L'amour de la pierre
L'amour de la pierre
Alors que l’École Freudienne avait été dissoute et qu’en 1980 la maladie de Lacan l'approchait de la fin, ses futurs héritiers estimèrent que les locaux de l’Ecole, ses membres et leurs publications faisaient partie de l’inventaire qui, au même titre que la pendule sur la cheminée et les petites cuillères en argent leur revenaient. Le gérant de la SCI de l’École fut donc l'objet de pressions multiformes pour que le 69 rue Claude Bernard leur soit dévolu grâce à un bail rédigé par eux, document juridique remarquable, qui dépossédait les membres propriétaires de leurs droits, au profit exclusif et personnel du génie de l’organisation qui ainsi préparait son avenir.
Il se trouva que ledit gérant, mauvais caractère sans doute, crut devoir refuser cette forfaiture et fit voter, à l’unanimité des sociétaires, la vente de ces murs non sans que Judith et Gloria encadrant Lacan collé à un téléphone branché sur le gérant n’aient intimé à l’aphasique : « dites-lui de signer ! Dites-lui de signer ! ». Le malheureux imite un bredouillement.
Cette passionnante affaire, vraisemblablement décisive pour l’avenir de la psychanalyse dans le monde, en serait restée là si la pression exercée sur Lacan ne l’avait conduit pour la soulager à rédiger un papier où le gérant est qualifié de « misérable » avant que ne suivent des propositions sur une organisation à prévoir, témoignant d’une démence qui invalide toute publication possible. C’est pourquoi ce document est resté pendant 40 ans à prendre la poussière dans un tiroir, contre productif par ailleurs tant que les témoins qu’il cite étaient de ce monde.

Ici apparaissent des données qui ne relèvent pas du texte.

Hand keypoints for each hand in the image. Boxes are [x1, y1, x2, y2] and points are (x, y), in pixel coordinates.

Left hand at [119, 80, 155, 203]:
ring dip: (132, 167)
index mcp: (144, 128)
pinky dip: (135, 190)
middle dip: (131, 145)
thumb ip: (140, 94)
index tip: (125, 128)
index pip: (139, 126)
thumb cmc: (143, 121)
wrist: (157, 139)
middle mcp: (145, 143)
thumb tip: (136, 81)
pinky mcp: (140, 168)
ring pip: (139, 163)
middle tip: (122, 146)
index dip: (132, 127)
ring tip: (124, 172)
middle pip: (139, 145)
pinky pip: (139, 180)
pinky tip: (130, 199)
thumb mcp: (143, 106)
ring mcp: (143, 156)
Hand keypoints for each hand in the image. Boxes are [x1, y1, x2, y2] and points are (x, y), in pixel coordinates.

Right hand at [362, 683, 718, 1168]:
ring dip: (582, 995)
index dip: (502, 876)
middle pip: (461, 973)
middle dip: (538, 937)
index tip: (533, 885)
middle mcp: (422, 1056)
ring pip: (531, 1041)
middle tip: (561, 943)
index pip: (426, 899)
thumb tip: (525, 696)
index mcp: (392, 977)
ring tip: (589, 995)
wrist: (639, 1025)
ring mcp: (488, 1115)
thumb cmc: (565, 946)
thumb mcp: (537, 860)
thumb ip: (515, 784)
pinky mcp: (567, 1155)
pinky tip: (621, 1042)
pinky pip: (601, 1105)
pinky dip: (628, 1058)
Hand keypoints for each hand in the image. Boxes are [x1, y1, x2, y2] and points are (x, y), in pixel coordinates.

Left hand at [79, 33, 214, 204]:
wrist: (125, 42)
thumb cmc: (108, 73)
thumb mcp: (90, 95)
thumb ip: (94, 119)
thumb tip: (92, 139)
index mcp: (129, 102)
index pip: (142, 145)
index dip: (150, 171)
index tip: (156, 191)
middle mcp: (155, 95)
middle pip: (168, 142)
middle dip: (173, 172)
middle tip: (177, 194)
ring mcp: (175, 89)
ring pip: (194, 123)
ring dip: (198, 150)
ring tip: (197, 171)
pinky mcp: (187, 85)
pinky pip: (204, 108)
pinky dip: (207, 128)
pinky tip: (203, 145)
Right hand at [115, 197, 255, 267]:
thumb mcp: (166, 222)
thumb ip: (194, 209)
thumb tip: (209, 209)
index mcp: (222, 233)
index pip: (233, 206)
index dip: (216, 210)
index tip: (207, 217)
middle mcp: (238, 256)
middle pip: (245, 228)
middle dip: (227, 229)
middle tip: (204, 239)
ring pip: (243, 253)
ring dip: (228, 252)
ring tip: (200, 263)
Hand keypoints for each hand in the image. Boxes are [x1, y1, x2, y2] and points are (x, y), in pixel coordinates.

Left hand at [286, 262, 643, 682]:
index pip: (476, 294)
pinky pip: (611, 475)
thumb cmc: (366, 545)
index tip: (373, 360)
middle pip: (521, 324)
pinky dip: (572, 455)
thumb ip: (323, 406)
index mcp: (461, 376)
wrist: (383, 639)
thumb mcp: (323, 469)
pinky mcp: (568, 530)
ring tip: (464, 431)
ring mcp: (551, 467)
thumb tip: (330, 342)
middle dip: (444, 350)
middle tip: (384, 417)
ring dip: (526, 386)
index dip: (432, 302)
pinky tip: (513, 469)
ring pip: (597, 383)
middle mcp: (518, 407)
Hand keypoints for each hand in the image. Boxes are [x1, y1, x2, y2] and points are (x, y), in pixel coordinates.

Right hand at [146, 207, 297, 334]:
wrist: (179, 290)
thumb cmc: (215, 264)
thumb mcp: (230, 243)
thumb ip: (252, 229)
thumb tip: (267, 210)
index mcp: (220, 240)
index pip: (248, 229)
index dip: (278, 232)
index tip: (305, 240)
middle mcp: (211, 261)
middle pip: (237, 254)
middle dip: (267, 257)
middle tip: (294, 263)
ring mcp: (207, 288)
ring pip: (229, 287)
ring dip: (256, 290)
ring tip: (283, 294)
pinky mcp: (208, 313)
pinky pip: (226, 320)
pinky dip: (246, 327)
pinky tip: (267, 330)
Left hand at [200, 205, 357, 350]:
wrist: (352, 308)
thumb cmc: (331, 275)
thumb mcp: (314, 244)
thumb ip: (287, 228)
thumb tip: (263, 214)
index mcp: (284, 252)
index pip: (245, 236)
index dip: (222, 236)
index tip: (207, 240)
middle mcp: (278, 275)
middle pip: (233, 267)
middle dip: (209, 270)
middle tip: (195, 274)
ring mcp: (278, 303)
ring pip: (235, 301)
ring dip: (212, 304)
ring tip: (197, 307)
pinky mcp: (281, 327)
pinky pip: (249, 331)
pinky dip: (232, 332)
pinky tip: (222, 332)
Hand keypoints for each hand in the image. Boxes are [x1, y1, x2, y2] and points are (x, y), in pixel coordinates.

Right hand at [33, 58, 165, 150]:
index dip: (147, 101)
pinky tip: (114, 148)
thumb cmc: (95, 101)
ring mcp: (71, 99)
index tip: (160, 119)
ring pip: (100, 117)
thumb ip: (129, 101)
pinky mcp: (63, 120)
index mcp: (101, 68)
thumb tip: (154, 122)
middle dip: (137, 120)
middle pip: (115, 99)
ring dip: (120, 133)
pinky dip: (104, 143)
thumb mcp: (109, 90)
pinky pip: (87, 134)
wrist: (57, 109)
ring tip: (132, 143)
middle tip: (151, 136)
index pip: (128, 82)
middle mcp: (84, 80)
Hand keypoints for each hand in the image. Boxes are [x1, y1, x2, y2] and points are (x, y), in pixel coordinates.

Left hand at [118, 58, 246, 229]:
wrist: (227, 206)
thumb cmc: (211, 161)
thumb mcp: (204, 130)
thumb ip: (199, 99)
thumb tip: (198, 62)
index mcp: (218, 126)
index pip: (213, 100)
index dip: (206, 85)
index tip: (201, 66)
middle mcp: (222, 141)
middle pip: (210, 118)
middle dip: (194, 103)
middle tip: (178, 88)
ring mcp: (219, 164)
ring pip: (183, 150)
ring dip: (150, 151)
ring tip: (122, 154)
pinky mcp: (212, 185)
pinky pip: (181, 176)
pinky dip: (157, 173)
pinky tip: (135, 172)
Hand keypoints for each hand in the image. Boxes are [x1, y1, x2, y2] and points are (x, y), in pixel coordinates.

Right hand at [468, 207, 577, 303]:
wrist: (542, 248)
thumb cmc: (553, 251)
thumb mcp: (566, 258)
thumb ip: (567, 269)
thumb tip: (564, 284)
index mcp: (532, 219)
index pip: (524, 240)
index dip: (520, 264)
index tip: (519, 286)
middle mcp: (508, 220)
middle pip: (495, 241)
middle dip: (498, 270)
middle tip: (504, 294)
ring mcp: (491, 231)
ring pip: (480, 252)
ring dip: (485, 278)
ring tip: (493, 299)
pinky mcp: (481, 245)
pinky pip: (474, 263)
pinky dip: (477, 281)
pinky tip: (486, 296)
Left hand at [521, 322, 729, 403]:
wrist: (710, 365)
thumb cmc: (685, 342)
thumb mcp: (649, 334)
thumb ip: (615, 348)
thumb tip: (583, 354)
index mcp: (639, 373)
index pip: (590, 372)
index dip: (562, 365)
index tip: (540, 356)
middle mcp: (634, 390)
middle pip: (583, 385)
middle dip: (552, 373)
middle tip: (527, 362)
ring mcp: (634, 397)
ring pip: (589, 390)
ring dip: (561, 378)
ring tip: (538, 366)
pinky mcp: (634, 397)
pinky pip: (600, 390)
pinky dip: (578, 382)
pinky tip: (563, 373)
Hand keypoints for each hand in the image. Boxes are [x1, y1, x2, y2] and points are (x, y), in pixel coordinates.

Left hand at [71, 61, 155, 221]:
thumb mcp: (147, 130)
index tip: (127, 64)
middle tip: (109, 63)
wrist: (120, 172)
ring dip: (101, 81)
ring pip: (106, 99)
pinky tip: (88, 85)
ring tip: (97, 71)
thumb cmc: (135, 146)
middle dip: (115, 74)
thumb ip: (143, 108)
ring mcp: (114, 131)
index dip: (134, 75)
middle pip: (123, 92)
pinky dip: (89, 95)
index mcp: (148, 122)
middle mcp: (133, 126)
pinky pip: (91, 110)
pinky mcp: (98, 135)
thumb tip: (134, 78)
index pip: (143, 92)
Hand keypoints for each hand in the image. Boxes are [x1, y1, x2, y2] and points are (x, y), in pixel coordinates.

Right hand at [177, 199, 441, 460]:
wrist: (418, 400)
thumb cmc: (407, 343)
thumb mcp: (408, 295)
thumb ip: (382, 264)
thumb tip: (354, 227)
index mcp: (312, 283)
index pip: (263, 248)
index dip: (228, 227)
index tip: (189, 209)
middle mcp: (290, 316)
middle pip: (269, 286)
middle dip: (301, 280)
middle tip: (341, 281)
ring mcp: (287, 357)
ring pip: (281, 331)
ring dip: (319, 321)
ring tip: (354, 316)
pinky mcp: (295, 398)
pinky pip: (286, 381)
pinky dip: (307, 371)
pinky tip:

Certes des esprits pointilleux s’étonneront que l’édition aujourd’hui d’une liasse destinée à « ressusciter » Lacan inclue un texte qui ne se distingue que par la condamnation de ce gérant rebelle. Les exégètes vont sûrement organiser un congrès afin d’analyser pourquoi ce papier éclaire l’enseignement du maître et le fait mieux connaître.
Ah ! oui, j’oubliais : le gérant, c’était moi.